I have heard some discussions about cuda function startup cost, but I just found a strange 10 seconds of first cudaMalloc call.

Even in a simplest CUDA program, the first call of “cudaMalloc” takes almost 10 seconds. The server is Linux-x86-64 Intel Xeon system with 4 Tesla C2070 GPUs. The CUDA is release 4.0, V0.2.1221. From some posts here, I have tried to add -code=sm_13 or sm_20 in nvcc command lines, but none of them could reduce this overhead.

I have tried the same code in the second Linux x86_64 server, with 4 Tesla C2050 GPUs. It takes 3-4 seconds for the first cudaMalloc call.
But in the third Linux i386 server, which is a little bit old, with one Quadro 600 GPU. It only takes around 0.06 seconds for the first cudaMalloc call.

All the above testing are carried out more than 5 times. Any suggestions?

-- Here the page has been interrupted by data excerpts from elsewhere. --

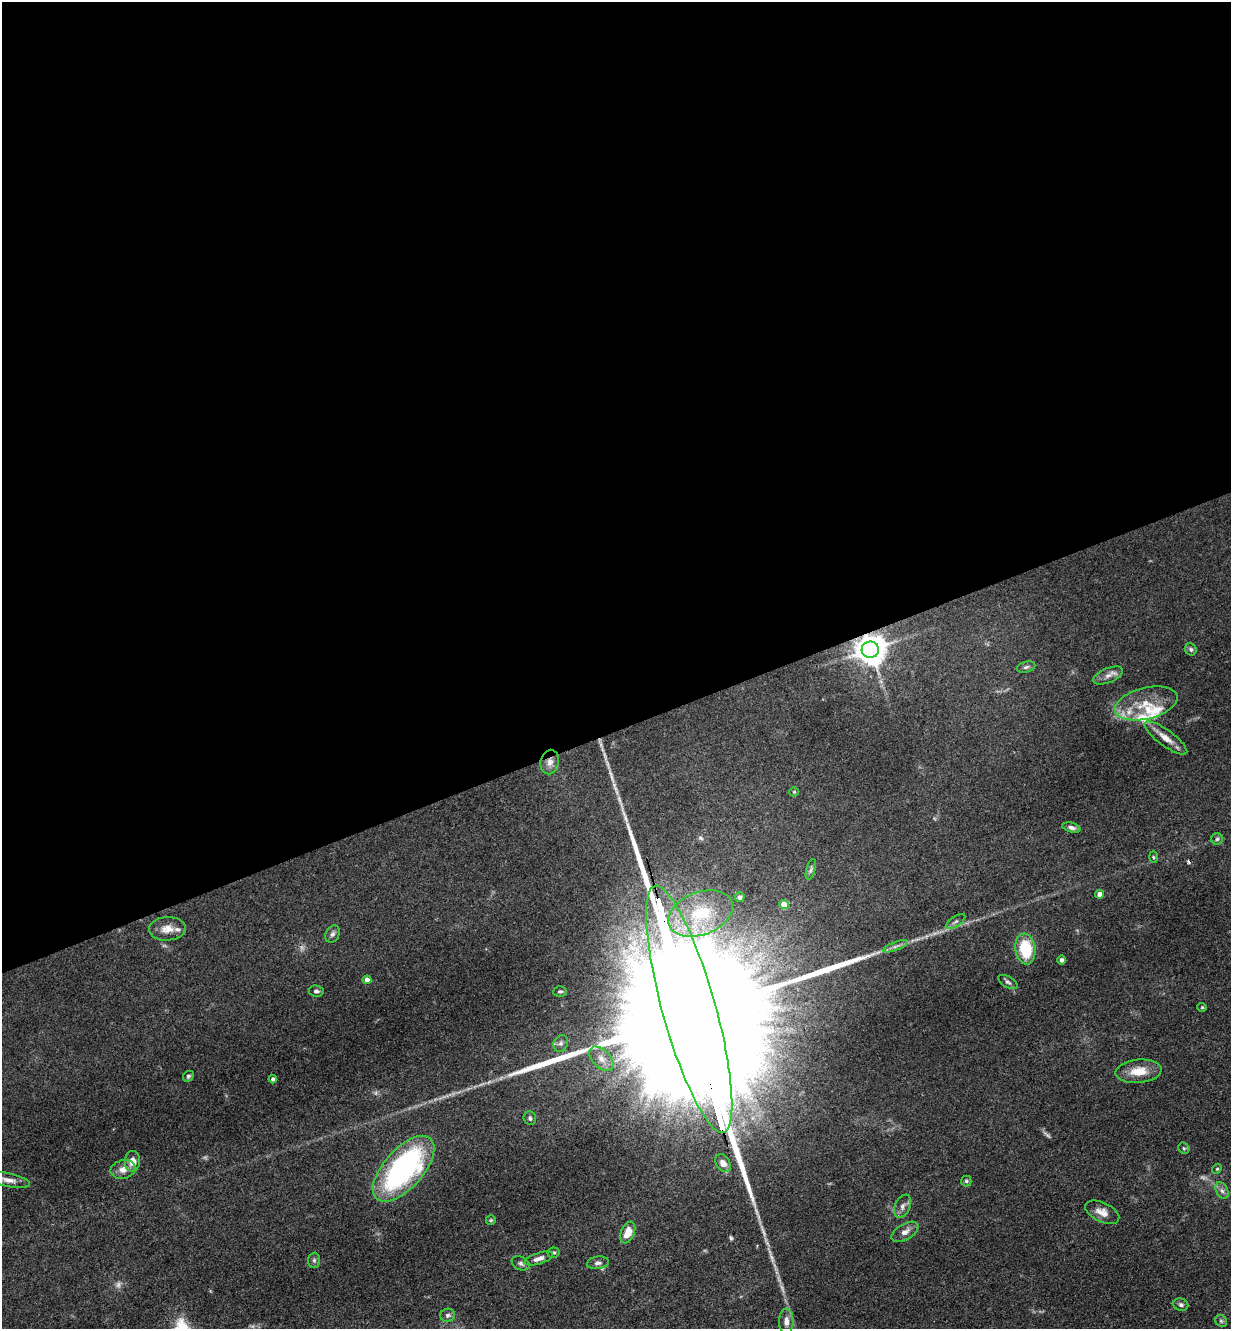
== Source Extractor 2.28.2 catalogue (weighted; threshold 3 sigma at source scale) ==
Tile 2 of 4 x 4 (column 2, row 1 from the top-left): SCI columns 1521-2749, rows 4039-5365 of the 5372 x 5421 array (HDU 1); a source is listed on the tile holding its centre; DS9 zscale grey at full resolution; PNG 1233 x 1331 px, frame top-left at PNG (2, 2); each listed source drawn as its Kron ellipse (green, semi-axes under 4 px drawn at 4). Shown black and unused: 55% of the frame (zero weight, under 3 of 4 exposures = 5% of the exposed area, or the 3 px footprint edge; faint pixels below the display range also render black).
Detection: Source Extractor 2.28.2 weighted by HDU 2 'WHT'; one run over the whole footprint, this tile lists its part. Background 0.0598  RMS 0.0054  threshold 0.0244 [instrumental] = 3 sigma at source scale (4.5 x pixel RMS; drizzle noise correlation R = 1.50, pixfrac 1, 0.05/0.05 arcsec/px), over >= 5 px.
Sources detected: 74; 8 too faint to see at this stretch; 1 inside a brighter object's white glare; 1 cosmic-ray / hot-pixel residue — neither listed nor drawn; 7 inside a brighter listed object's ellipse — not listed separately; the other 57 listed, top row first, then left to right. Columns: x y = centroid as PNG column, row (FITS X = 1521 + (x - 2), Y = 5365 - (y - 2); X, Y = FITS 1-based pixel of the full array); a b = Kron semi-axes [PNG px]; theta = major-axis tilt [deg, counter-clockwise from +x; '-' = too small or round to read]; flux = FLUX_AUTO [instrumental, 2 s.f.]
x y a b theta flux
1191 649 6 5 - 1.1
870 650 8 8 - 940
1026 667 9 5 16 1.5
1108 675 15 7 22 3.5
1146 703 32 15 14 15
1166 738 26 8 -36 6.3
550 762 12 9 78 4
794 792 5 4 - 0.6
1071 828 9 5 -15 1.9
1217 839 5 5 - 1
1153 857 6 4 -88 0.74
811 869 11 4 74 1.5
1099 894 4 4 - 4.4
740 897 5 4 - 1.4
784 905 5 4 - 9
701 913 34 21 21 31
955 922 11 5 34 1.7
167 929 18 12 3 6.2
332 934 9 6 64 1.7
896 946 13 4 21 2.1
1025 949 15 10 -82 24
1061 960 4 4 - 1.2
367 980 4 4 - 3.8
1008 982 10 5 -31 1.5
316 991 7 5 -9 1.6
560 991 6 5 - 1.2
1202 1007 5 4 - 0.58
689 1009 128 26 -74 110000
561 1043 8 7 - 1.9
601 1059 14 9 -46 4.8
1138 1071 23 11 5 10
188 1076 6 4 46 1.1
273 1079 4 4 - 1.6
530 1118 7 6 - 1.4
1184 1148 6 5 - 0.89
132 1161 10 7 85 4.9
723 1163 9 7 -57 2.9
123 1169 13 9 13 4.5
404 1169 40 19 48 110
1217 1169 5 4 - 0.69
9 1180 21 7 -11 4.4
966 1181 5 5 - 0.84
1222 1191 9 6 -62 1.8
903 1206 12 7 66 2.7
1102 1212 18 9 -26 5.3
491 1220 5 5 - 0.75
628 1232 11 6 67 8.9
905 1232 15 8 31 3.6
554 1253 6 5 - 0.96
539 1258 14 5 17 3.4
314 1260 7 6 - 1.2
521 1263 9 6 -25 1.6
598 1263 11 6 8 2
1181 1305 7 6 - 1.5
448 1315 7 6 - 1.5
786 1321 13 7 90 3.5
1221 1321 6 5 - 1.1
Overlapping masked pixels (flux is a lower limit): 3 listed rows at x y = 870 650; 550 762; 689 1009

It would be interesting to repeat these experiments with CUDA Driver API. Please also post code you are testing for us to suggest something more.

Thanks for reply.

The code is the simplest as follows:

#include <stdio.h>

#include <ctime>

int main(void) {

        double * a;

        clock_t t11 = clock();

        cudaMalloc((void**)&a, 2*sizeof(double));

        clock_t t12 = clock();

        printf(" cudaMalloc time: %f s\n", ((double)t12 - (double)t11)/CLOCKS_PER_SEC );

        return 0;


The results shown on three platforms:

Platform1(Linux-x86_64,Tesla C2070): 9.47 s

Platform2(Linux-x86_64,Tesla C2050): 1.16 s

Platform3(Linux-i386, Quadro 600): 0.07 s

Try upgrading/downgrading the driver and see if that changes the startup time.

FYI: In CUDA code events are usually used for any kind of performance testing (CUDA C Programmin Guide, p. 35, chapter

10 seconds sounds insane…It should not be that bad…

That is because the driver is not loaded and that time is required by the OS to load it.

To test it out write a programm doing a cudaMalloc and then spleep for hours, while that is sleeping (it keeps

the driver loaded) try out now how much a cudaMalloc takes.

Probably some other processes were running in system when you measured the time. For me the first run of your cudaMalloc code on Linux86x64+TeslaC2070 gives 0.05sec

Hi, I have similar problem. I want to some real time image processing about 30 frame/second.

But only copy 0.5 MBytes between CPU and GPU take me 0.06s. Is not that too slow. I am using Quadro 420.